Choosing the best raw diet
You are going to need to make sure you are providing all the nutrients your dog needs in order to successfully feed a raw diet. You may be able to utilize meat from a local butcher, some natural supplements, and some tasty veggies to feed a raw diet. However, you may want to use prepared food to feed a raw diet.

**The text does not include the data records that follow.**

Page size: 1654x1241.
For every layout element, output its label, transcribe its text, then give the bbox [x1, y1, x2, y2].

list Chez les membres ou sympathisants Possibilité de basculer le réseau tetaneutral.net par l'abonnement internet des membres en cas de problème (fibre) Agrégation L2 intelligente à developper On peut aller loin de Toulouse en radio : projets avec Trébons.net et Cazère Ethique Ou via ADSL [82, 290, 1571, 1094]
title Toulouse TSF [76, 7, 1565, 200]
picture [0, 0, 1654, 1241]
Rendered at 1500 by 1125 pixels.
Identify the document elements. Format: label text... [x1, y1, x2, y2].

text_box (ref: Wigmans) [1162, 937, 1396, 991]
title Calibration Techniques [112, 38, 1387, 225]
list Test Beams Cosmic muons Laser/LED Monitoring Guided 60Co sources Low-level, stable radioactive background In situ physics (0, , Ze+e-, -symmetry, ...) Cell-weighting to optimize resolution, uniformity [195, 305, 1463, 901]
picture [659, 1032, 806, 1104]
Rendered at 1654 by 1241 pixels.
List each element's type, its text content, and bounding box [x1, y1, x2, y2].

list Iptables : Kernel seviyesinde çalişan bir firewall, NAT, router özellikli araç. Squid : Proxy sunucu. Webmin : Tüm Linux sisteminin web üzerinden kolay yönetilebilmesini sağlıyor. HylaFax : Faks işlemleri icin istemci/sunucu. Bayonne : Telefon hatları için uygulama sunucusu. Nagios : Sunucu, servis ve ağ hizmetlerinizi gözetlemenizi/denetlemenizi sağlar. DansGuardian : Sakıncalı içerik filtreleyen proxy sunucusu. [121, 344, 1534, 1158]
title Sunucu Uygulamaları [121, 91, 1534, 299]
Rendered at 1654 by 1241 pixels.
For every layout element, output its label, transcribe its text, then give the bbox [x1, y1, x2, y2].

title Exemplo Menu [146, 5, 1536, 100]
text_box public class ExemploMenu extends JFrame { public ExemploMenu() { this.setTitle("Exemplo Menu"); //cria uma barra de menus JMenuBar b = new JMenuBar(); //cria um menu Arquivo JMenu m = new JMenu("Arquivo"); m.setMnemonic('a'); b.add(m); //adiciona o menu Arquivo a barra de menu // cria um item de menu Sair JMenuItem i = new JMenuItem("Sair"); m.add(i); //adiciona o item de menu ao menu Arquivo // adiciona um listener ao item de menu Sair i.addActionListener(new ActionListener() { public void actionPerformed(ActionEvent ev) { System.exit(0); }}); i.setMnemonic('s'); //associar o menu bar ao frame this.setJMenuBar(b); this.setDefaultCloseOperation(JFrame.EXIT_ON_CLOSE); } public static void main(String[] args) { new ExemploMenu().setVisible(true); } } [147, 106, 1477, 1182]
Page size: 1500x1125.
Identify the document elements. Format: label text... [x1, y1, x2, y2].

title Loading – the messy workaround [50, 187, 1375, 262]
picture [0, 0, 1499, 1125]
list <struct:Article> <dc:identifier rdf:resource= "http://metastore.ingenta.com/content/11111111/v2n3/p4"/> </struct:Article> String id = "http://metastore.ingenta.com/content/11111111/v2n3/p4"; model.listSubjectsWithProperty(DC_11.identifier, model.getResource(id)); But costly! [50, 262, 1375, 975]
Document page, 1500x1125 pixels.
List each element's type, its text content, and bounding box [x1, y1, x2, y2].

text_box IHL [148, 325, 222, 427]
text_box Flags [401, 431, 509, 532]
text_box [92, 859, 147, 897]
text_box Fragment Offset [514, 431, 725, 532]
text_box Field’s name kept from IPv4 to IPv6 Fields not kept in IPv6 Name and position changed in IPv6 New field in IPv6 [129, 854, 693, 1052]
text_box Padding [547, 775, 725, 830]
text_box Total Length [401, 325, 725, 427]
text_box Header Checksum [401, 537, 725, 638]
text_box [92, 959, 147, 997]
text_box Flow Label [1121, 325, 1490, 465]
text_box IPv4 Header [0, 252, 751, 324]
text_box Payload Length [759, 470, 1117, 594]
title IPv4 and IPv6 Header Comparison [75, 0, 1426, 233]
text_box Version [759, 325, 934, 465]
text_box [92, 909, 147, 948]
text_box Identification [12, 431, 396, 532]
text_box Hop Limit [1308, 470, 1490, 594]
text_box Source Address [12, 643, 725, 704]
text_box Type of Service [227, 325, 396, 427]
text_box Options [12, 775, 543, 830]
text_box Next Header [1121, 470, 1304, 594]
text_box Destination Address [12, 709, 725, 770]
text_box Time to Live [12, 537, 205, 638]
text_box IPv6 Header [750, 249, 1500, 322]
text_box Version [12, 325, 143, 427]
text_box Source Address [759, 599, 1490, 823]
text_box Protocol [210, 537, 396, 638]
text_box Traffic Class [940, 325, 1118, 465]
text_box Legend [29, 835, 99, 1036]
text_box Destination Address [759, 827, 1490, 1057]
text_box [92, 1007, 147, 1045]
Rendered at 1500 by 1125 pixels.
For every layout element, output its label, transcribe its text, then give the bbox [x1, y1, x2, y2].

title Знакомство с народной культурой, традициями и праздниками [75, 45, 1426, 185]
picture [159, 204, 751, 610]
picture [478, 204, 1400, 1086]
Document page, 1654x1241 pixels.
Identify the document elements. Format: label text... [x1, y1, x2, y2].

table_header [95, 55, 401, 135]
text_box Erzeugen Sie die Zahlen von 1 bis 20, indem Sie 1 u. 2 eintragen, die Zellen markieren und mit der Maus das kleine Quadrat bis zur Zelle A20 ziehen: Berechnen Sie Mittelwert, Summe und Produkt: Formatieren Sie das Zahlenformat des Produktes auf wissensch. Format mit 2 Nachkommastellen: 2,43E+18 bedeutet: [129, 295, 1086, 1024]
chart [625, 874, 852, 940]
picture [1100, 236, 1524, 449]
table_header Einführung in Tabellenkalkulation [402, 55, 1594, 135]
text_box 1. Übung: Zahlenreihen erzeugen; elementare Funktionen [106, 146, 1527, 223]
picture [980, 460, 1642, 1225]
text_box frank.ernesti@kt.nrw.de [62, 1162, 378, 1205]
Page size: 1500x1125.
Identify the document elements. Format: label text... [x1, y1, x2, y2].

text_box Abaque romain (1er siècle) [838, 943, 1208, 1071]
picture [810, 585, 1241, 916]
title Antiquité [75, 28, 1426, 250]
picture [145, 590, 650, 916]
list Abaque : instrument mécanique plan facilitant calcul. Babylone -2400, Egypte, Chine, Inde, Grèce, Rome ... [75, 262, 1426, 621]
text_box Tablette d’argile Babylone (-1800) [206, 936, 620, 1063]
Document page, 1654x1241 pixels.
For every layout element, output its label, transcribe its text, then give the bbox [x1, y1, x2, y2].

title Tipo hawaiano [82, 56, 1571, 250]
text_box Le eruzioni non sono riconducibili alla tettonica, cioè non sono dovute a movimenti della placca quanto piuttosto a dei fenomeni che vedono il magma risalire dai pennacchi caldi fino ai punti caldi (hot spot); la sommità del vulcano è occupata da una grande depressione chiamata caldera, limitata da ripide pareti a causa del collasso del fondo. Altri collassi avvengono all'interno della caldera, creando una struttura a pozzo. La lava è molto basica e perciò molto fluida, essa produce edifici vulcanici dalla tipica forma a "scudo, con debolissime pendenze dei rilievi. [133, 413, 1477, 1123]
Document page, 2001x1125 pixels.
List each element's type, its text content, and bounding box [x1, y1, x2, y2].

What makes things so complicated is labeling. Some say “full meal,” or “dinner.” Others say “whole prey.” However, these are all fairly good choices, just read the labels to determine if the “meal” covers everything your dog needs nutritionally.
Be sure to stay away from MBO. This stands for “meat and bone only.” This is NOT a complete meal and it’s missing several nutrients that your dog will need.
A full meal should contain the following: organ meats, fresh meat, fresh produce, and bone. You may consider buying meals from one of the many fresh dog food brands that have popped up recently.
What are the different types of “diets” I’m reading about?
You’ve likely seen the acronym “BARF”—this stands for bones and raw feeding . It’s the most popular formula for a raw diet. The BARF diet is as follows:
- 70 % muscle meat
- 5 % secreting organs
- 10% edible bone
- 2% fruit
- 8% vegetables
- 5% liver
The next model is the “prey” model. The prey model consists of:
- 5% other secreting organs
- 80% muscle meat
- 5% liver
- 10% edible bone
The prey diet contains no fruit or vegetables. Your dog does need some carbohydrates as well as some vitamins found only in produce.
What are the types of raw dog food?
Some raw foods can be purchased frozen. They are often sold in big blocks. You’ll have to thaw this enough to portion it properly for Fido. If you want to go frozen, go with a BARF diet model. You’ll be sure Fido gets all the nutrients he needs this way.
2. Freeze-dried, dehydrated, or air-dried
These meals are easier to store and usually easier to feed. You’ll need to make sure that your dog gets plenty of water, however. Again, the dehydrated version is best for traveling or for folks who don’t have a lot of time to prepare a raw meal. You CAN find these in a “ready to eat” variation.
If you so wish, you can provide a homemade raw diet for your dog. This is especially beneficial to dogs with digestive issues or other health issues. Before going this route, however, you should speak with a vet knowledgeable in holistic medicine. She can steer you in the right direction regarding what foods and how to prepare these foods in addition to any supplements you’ll need to provide your dog.
1. How do I start feeding my dog a raw diet?
You’re going to need to transition between commercial dog food and a raw diet. You’ll need to do this slowly, as the transition could actually hurt your dog’s tummy. It may take a few weeks to fully transition your dog to a raw food diet.
2. What is the perfect raw diet for a dog?
To be honest, this will actually be dependent upon your dog and her special needs. Some dogs do better with a pre-made, frozen raw diet that has all the nutrients your dog needs in the prepared food. Then there are pet parents who choose dehydrated dog food that is easier to provide.
Still, other pet parents will want to make their own raw food for Fido. This can be a challenge. You’ll want to consult a holistic vet so that you can determine exactly what foods your dog will need.
3. Can I feed my dog raw meat from the grocery store?
Yes, you can. However, you’ll want to make sure that you have the right amount of healthy fats in this raw meat. You’ll also want to be sure the bones in the meat – if any – won’t choke your dog.
4. Should I start my puppy on a raw diet?
Consult with your vet before beginning a puppy on a totally raw feeding.